Some amount of worry is normal and can be productive when individuals think through a potential problem and come up with a way to prevent it, cope with it if it does arise, or lessen its impact.  But Stacy’s worry is pervasive and unproductive. Why does she keep worrying when it’s clearly dysfunctional? Why does she have so little control over it? A number of factors account for why she worries so incessantly (while another client of mine, an adolescent, fails to worry in situations in which at least a little anxiety is warranted and would be productive).

Stacy’s safety behaviors include the following:

  • She tries as hard as she can to predict problems. “If my boss could possibly be displeased with me, I should anticipate that and know how to respond.”
  • She is constantly trying to gain certainty that a given difficulty won’t occur. “If I think through every option thoroughly, I’ll be able to avoid the problem.”
  • She tries to figure out the optimal solution. “If I just keep thinking about it, maybe I can figure out the perfect thing to do.”
  • She avoids situations she deems risky. “The weather is bad; I better cancel my doctor’s appointment because I might get into a car accident.”
  • She tries to reassure herself and frequently asks for reassurance from others. “I can only feel better if I’m 100% sure that nothing bad will happen.”

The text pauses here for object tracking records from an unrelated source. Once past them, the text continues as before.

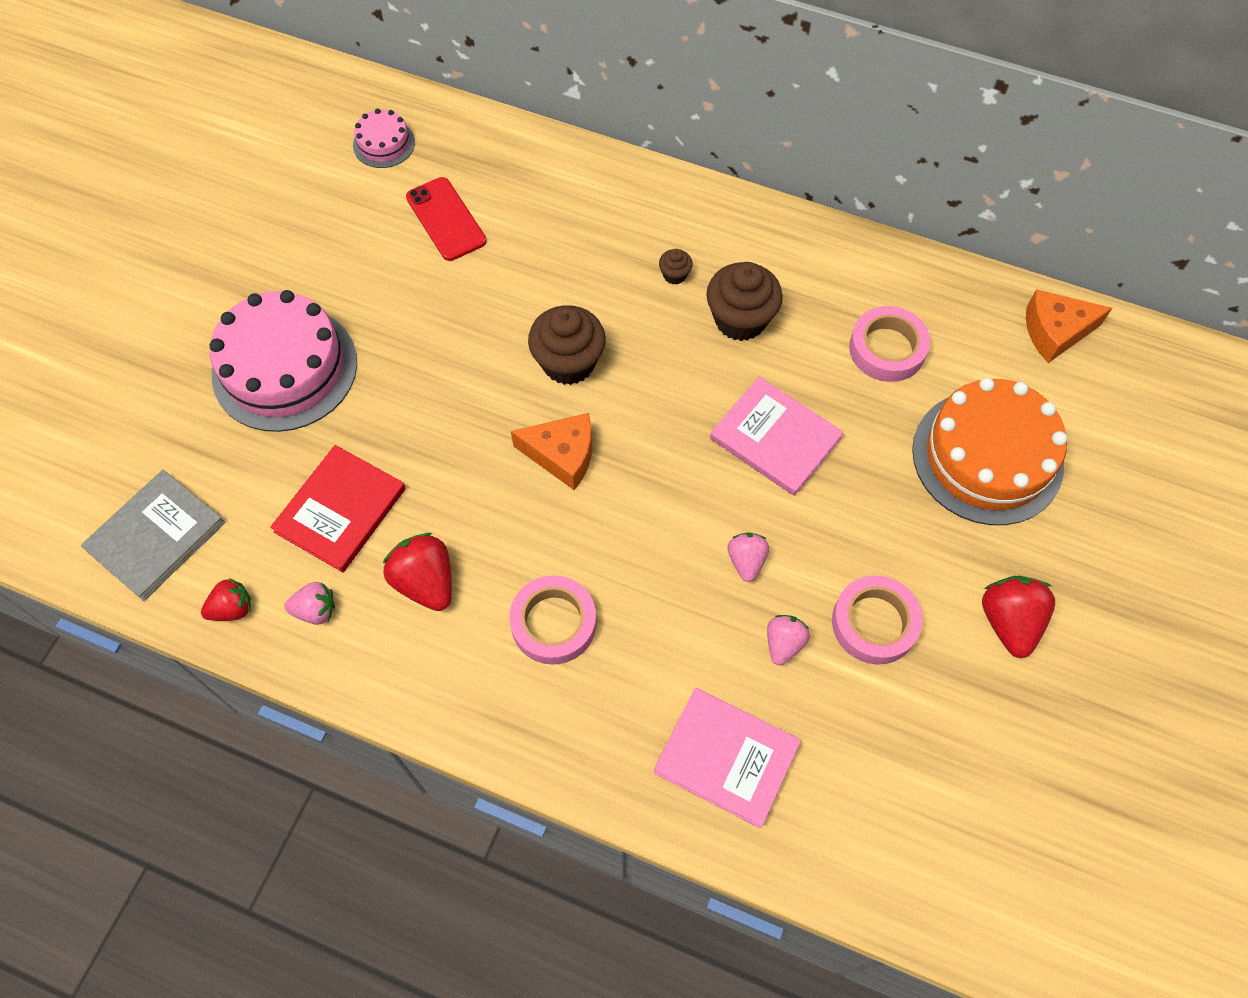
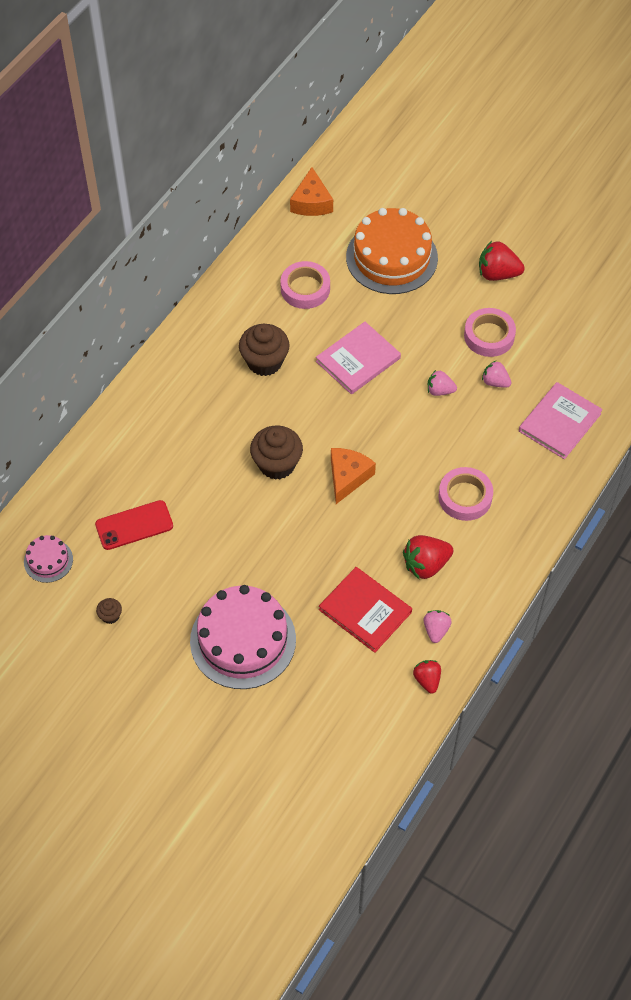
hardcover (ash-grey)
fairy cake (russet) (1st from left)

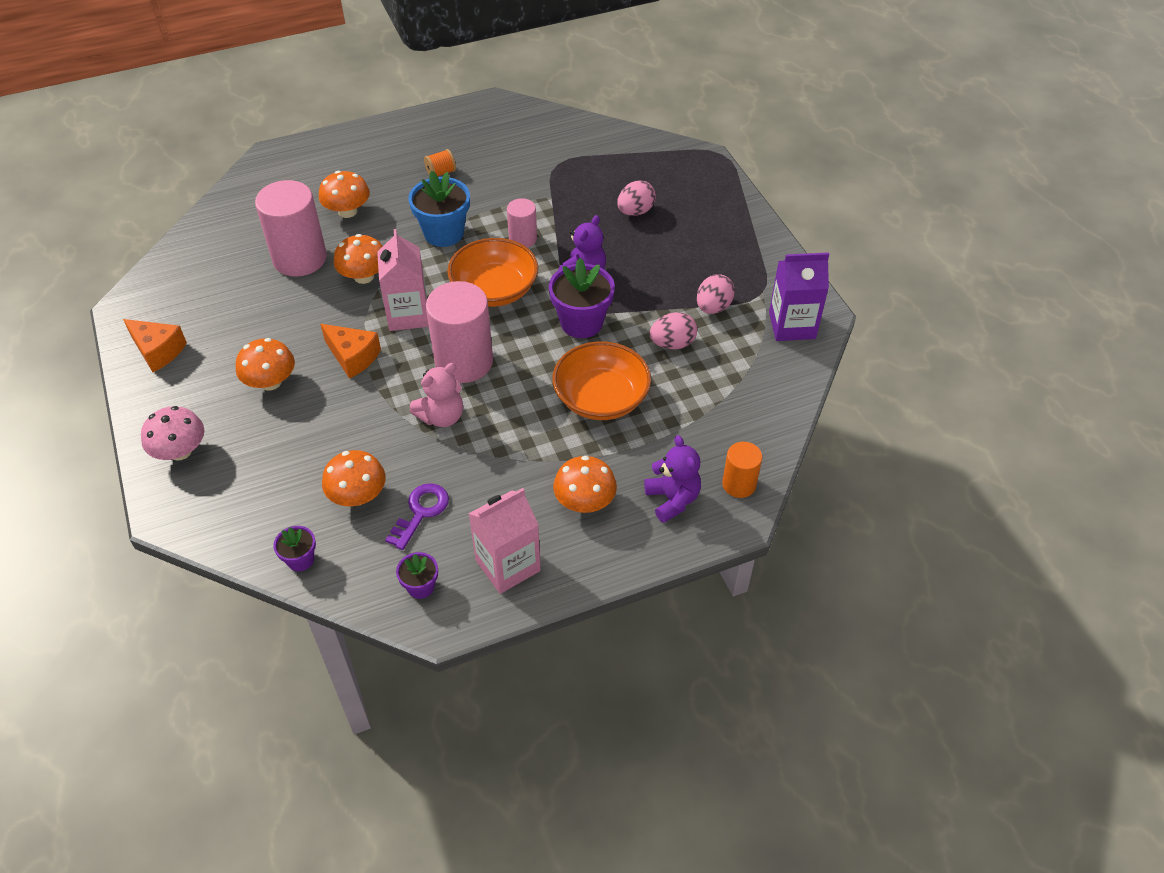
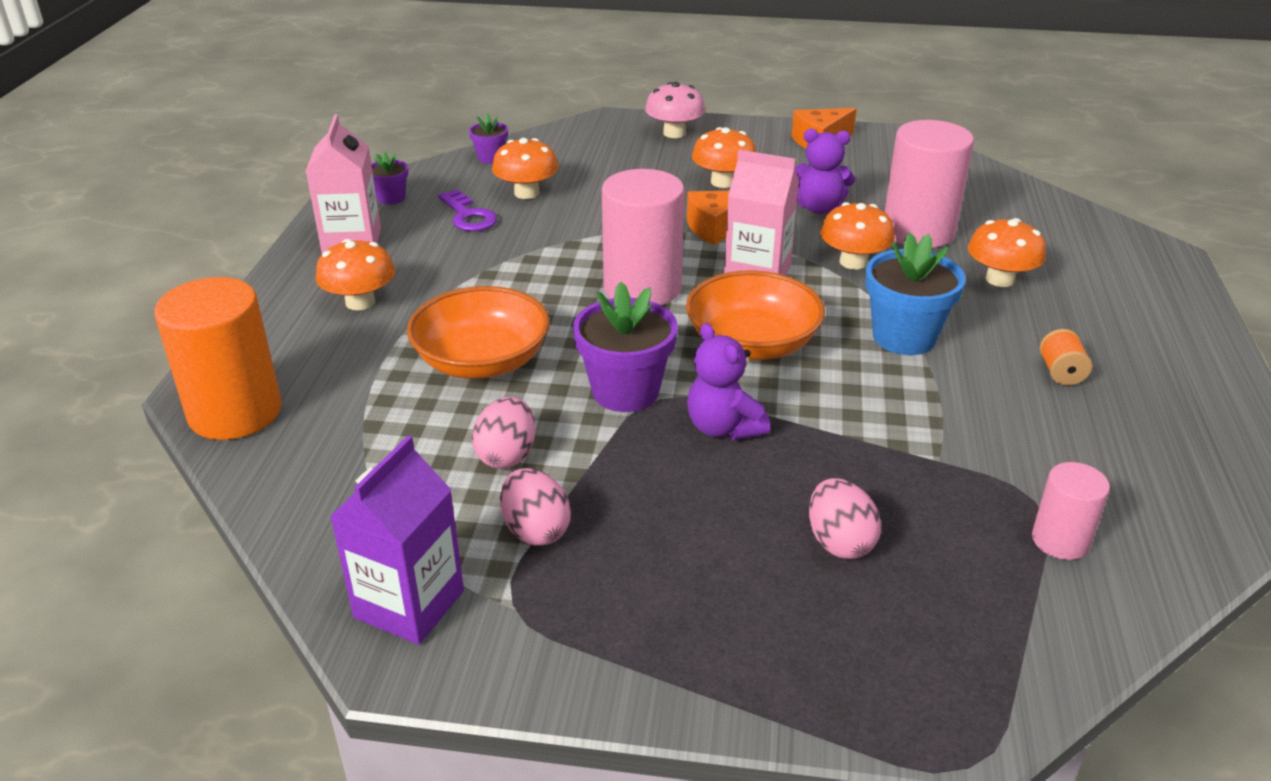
stuffed bear (rosy)
solid cylinder (rosy) (3rd from left)
stuffed bear (purple) (2nd from left)
solid cylinder (orange-coloured)

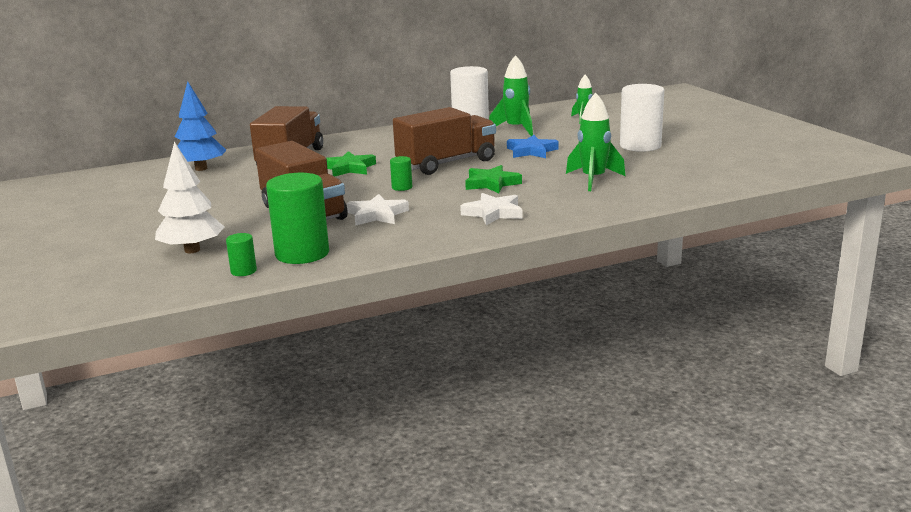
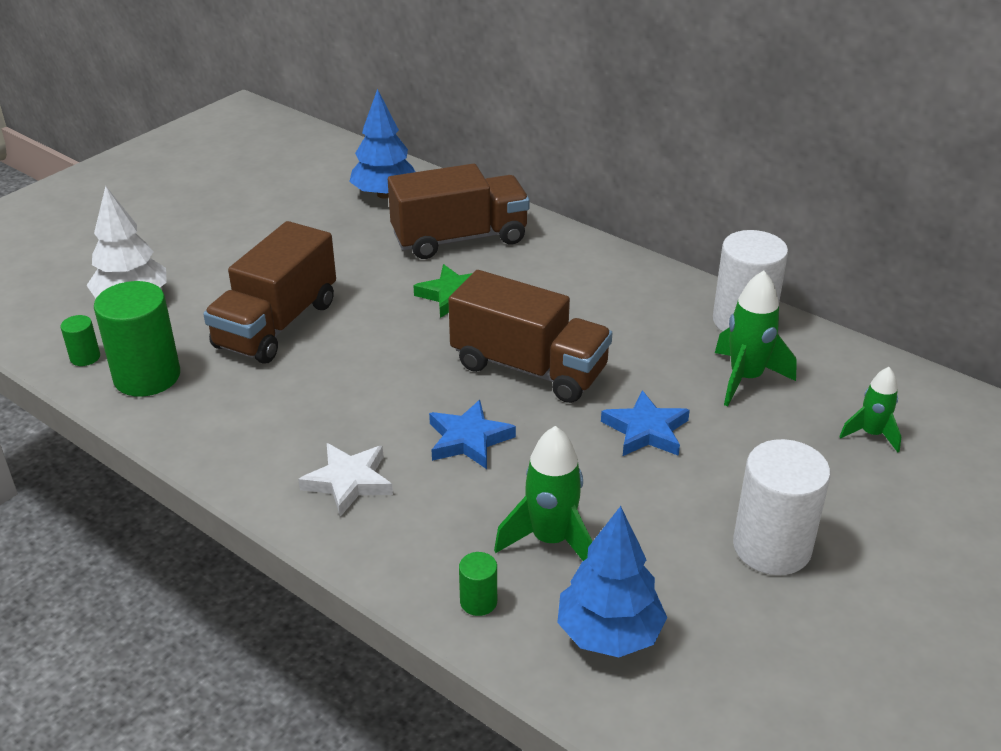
five-pointed star (snow-white) (1st from left in the first image)
solid cylinder (emerald) (3rd from left)
five-pointed star (cobalt) (1st from left)
fir tree (cobalt) (2nd from left)

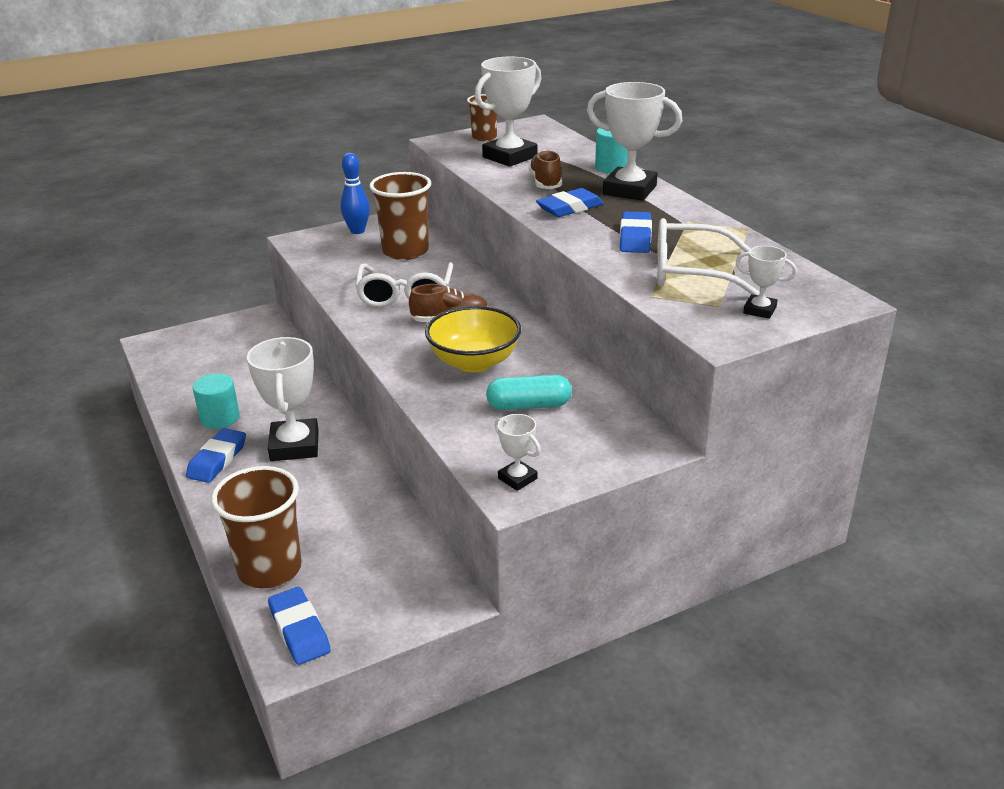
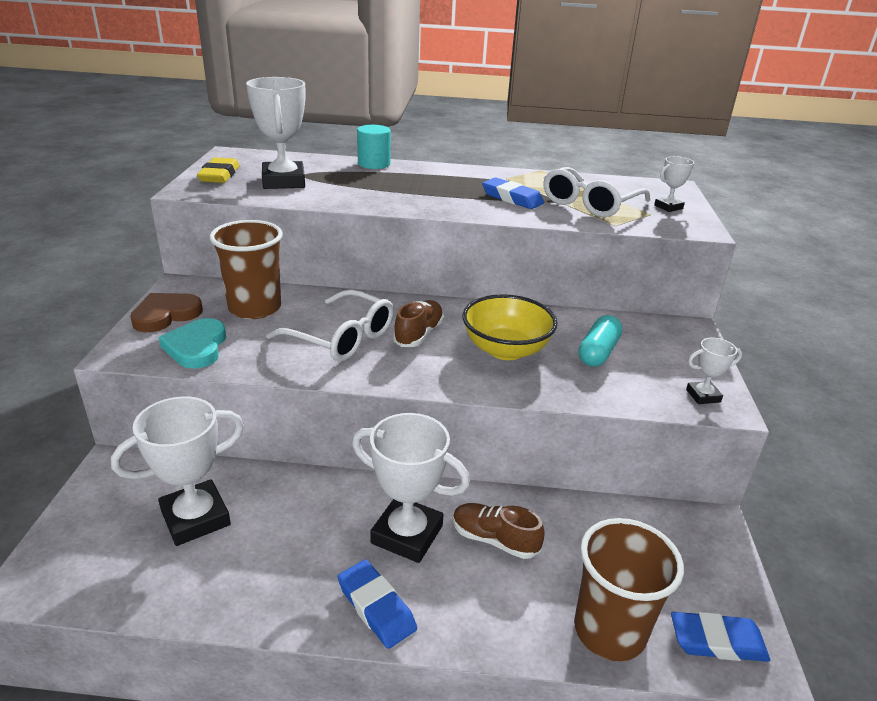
solid cylinder (aqua) (1st from left in the first image)
heart shape (russet)
pencil eraser (yellow)
shoe (russet) (2nd from left)
pencil eraser (cobalt) (3rd from left in the first image)
prize cup (snow-white) (1st from left)
heart shape (aqua)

Other contributing factors include the following:

  • She catastrophizes, automatically considering only the worst outcomes of a situation. “If my child is late, maybe it means she’s been in an accident.”
  • She misreads her physiological arousal. “I’m so on edge. There must be something bad going on.”
  • She lacks confidence about her ability to handle problems. “I won’t be able to handle it if the problem does arise.”
  • She holds positive beliefs about the worry process. “It’s good to worry because worrying can keep me safe.”
  • She has negative beliefs about worry. “I can’t control my worry. There’s nothing I can do about it.” “I’m going to worry so much that I’ll go crazy!”
  • She tries to stop worrying. But her attempt to suppress worry-related thoughts often rebounds and leads to more unwanted thoughts, which then triggers her positive worry beliefs and the worry process begins again.
  • She doesn’t realize that, most of the time, she can’t solve a given problem and therefore feel relief—because the problem hasn’t happened yet.
  • At the bottom of all this are her underlying negative beliefs about threat and uncertainty, and a sense of helplessness.

Rather than evaluating Stacy’s automatic thoughts (because successfully evaluating one worry-related automatic thought will often be replaced by another worry-related automatic thought), we focused on modifying her dysfunctional beliefs about worry itself (it helps me stay safe), reducing her safety behaviors (seeking reassurance) and attempts to control her worry (thought suppression), using functional problem solving when indicated, identifying when she was thinking catastrophically and mindfully refocusing her attention, facing her worst fear, and accepting and building her tolerance for uncertainty. Although she described having been “a worrier” her whole life, she was able to overcome her excessive worry. She gained a sense of competence and much improved peace of mind.

 

Reference:

Clark, D., & Beck, A. (2012). The Anxiety and Worry Workbook: The Cognitive Behavioral Solution. New York: Guilford Press.